- Extracted text
= = = =

GetAllPublicationRelations:

3.
+ * root partitioned tables. The list also excludes tables that are
+ * explicitly excluded via the EXCEPT TABLE clause of the publication
+ * identified by pubid. Neither of these rules applies to FOR ALL SEQUENCES
+ * publications.

3.
It seems wrong to say "FOR ALL SEQUENCES" ... that seems to assume the
"FOR ALL SEQUENCES" and "FOR ALL TABLES" cannot co-exist. Did you mean
"Neither of ... to published sequences"?

~

4.
-GetAllPublicationRelations(char relkind, bool pubviaroot)
+GetAllPublicationRelations(Oid pubid, char relkind, bool pubviaroot)

= = = =

- Records
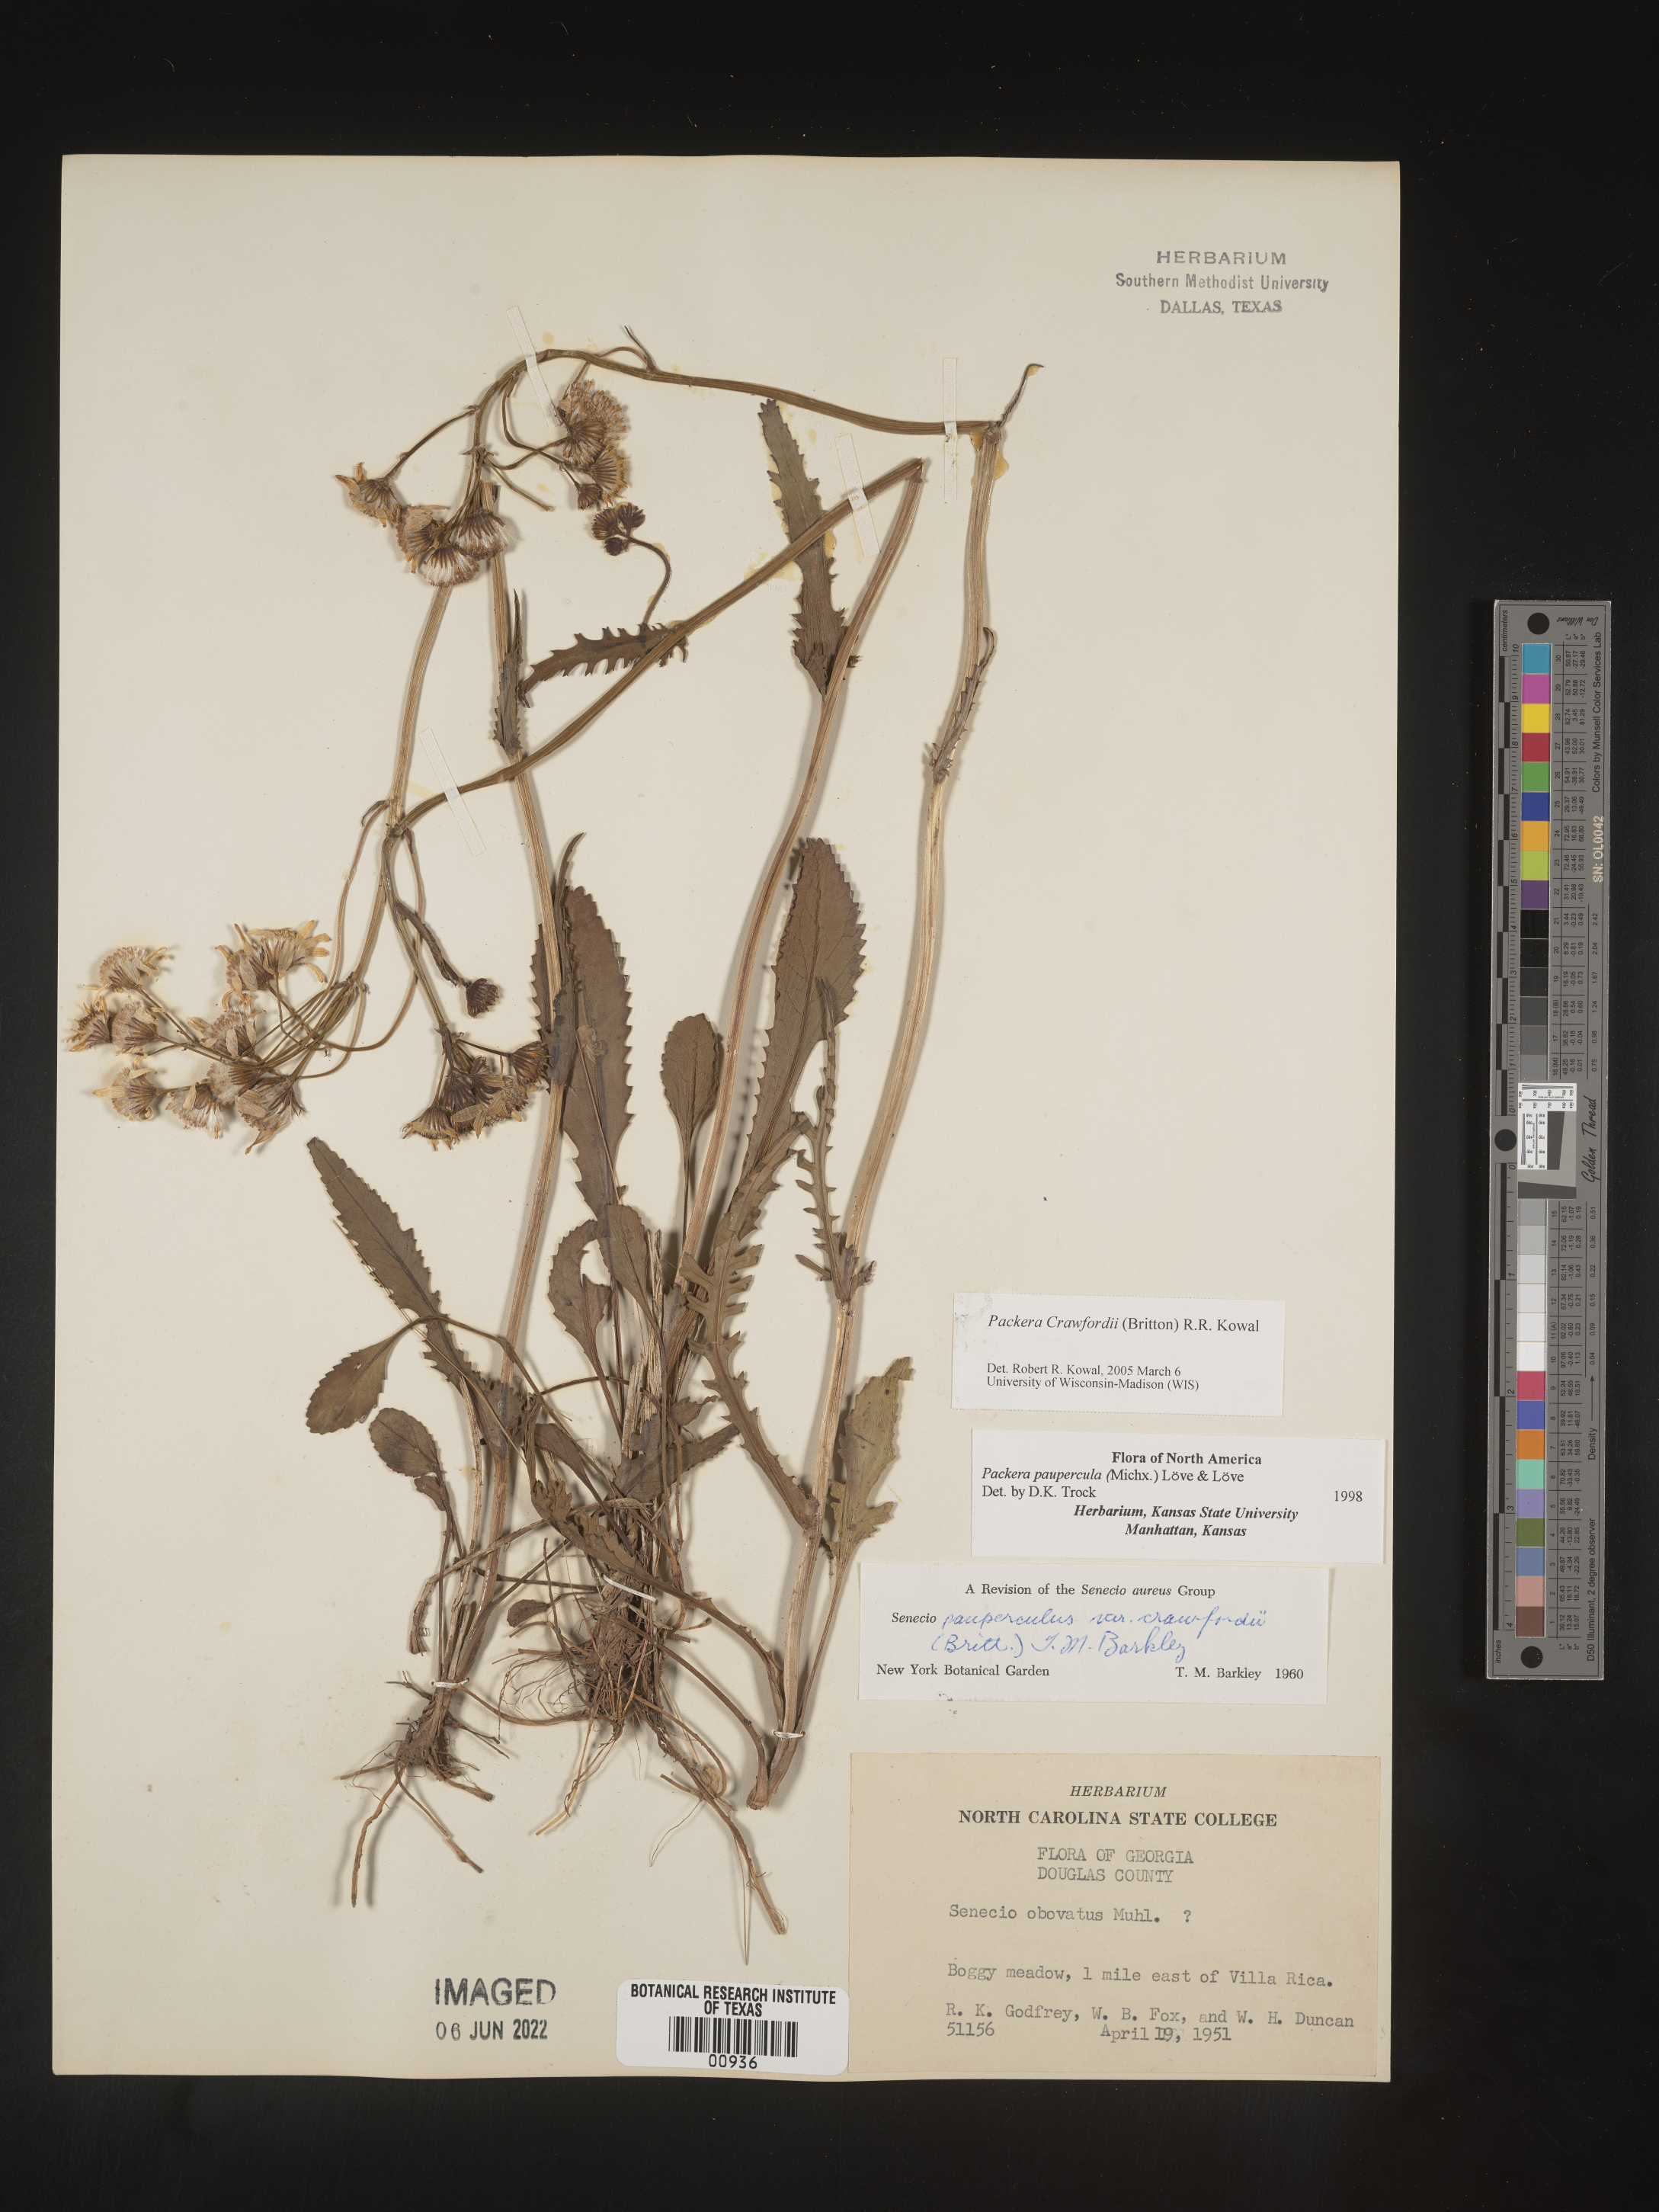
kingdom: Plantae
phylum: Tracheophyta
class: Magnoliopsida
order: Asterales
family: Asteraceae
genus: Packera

= = = =

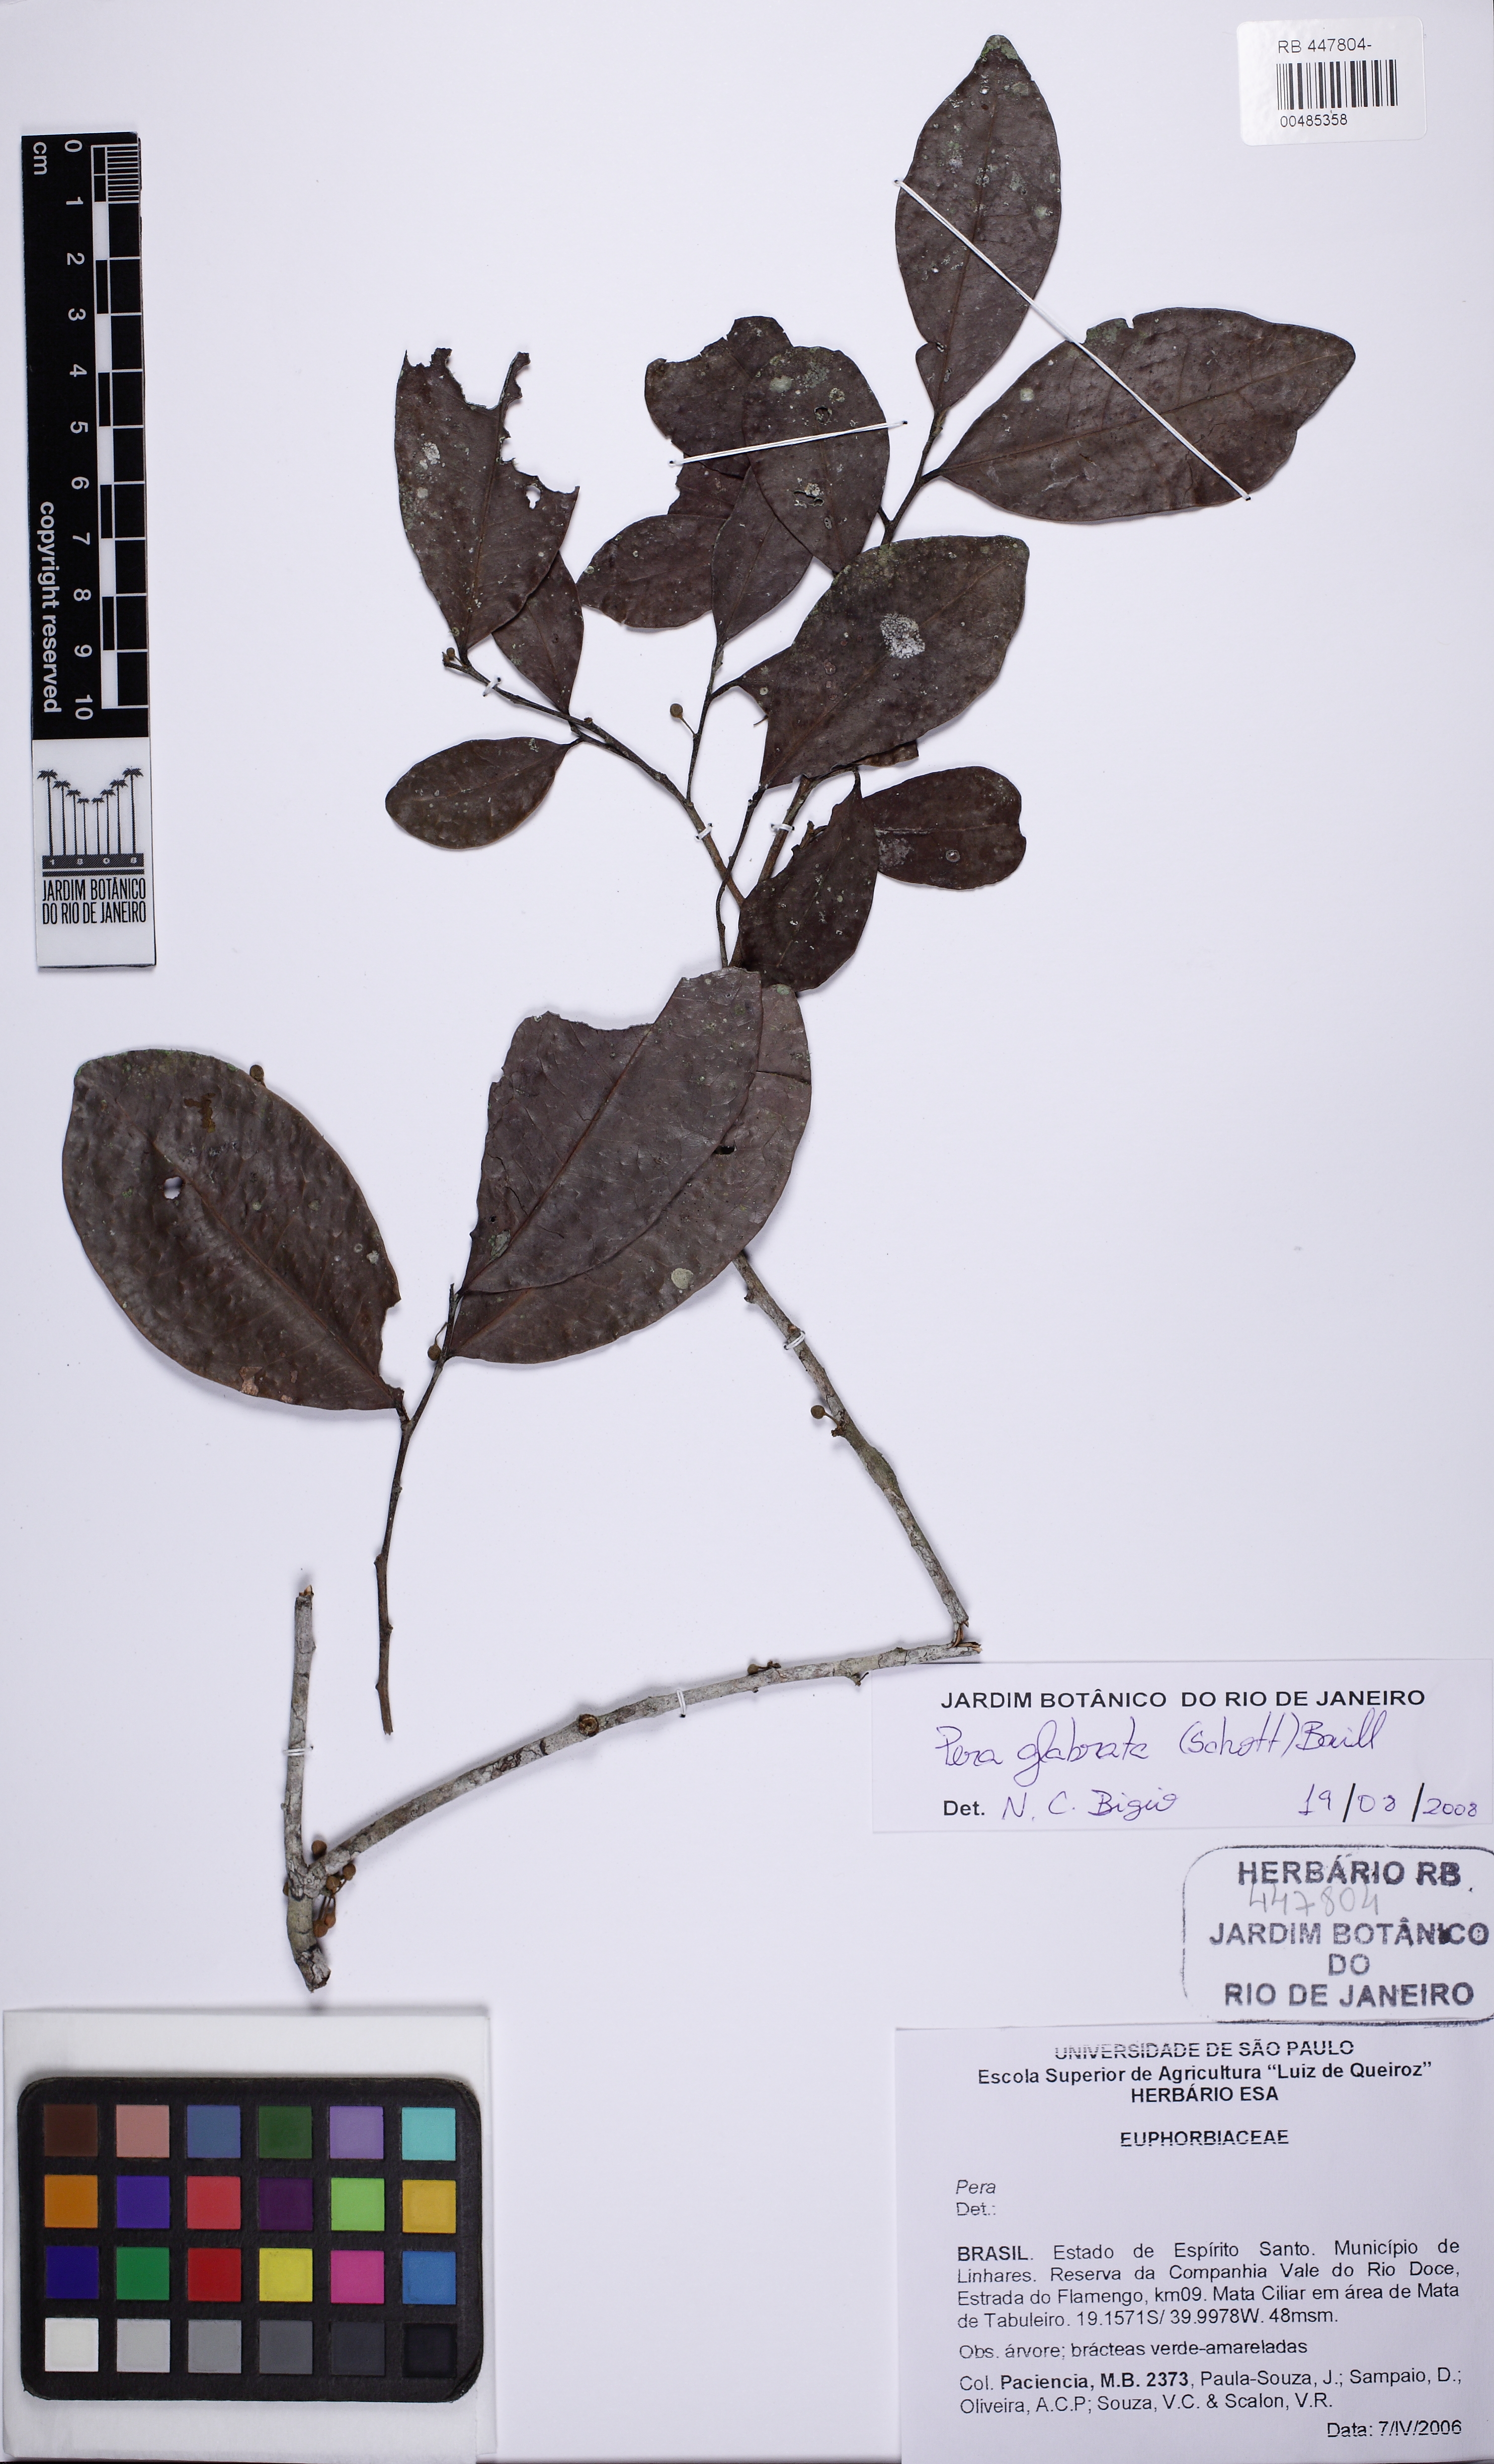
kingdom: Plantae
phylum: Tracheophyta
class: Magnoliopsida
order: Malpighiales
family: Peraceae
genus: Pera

= = = =

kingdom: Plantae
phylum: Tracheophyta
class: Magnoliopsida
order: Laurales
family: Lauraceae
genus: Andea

= = = =

- Job
In the code review, what parameter is added at the front of GetAllPublicationRelations? Answer from the code review alone, not from the records.

- Finished answer
Oid pubid